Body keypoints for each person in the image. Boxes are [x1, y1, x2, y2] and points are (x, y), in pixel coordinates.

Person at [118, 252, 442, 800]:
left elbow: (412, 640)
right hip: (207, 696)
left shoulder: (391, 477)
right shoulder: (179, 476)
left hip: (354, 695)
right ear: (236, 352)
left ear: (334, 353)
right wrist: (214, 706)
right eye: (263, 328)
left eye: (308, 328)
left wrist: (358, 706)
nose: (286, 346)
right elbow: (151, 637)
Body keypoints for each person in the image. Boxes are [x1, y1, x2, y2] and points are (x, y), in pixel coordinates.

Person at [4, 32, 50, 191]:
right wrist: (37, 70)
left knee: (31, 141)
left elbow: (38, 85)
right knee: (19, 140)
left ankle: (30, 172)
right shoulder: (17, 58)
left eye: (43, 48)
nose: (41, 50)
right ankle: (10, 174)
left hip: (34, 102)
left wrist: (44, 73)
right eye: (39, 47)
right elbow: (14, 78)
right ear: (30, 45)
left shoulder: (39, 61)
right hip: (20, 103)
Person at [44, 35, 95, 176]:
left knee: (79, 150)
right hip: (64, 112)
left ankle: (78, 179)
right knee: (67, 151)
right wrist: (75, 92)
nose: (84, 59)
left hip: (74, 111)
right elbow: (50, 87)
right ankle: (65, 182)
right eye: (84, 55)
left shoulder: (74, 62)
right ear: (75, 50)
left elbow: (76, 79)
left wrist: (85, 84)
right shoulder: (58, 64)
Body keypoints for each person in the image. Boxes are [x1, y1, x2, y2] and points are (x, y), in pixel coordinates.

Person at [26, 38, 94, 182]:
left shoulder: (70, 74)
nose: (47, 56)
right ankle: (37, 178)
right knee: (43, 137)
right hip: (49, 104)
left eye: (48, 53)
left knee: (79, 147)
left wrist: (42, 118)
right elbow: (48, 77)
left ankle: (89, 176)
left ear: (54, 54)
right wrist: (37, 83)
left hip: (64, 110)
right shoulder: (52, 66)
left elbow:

• **About this exercise**
Retype the portion of the data above that starts on the line with "left eye: (43, 48)" and finishes on the line with "right hip: (64, 112)", including both of those lines.

• **Task result**
left eye: (43, 48)
nose: (41, 50)
right ankle: (10, 174)
left hip: (34, 102)
left wrist: (44, 73)
right eye: (39, 47)
right elbow: (14, 78)
right ear: (30, 45)
left shoulder: (39, 61)
right hip: (20, 103)
Person at [44, 35, 95, 176]:
left knee: (79, 150)
right hip: (64, 112)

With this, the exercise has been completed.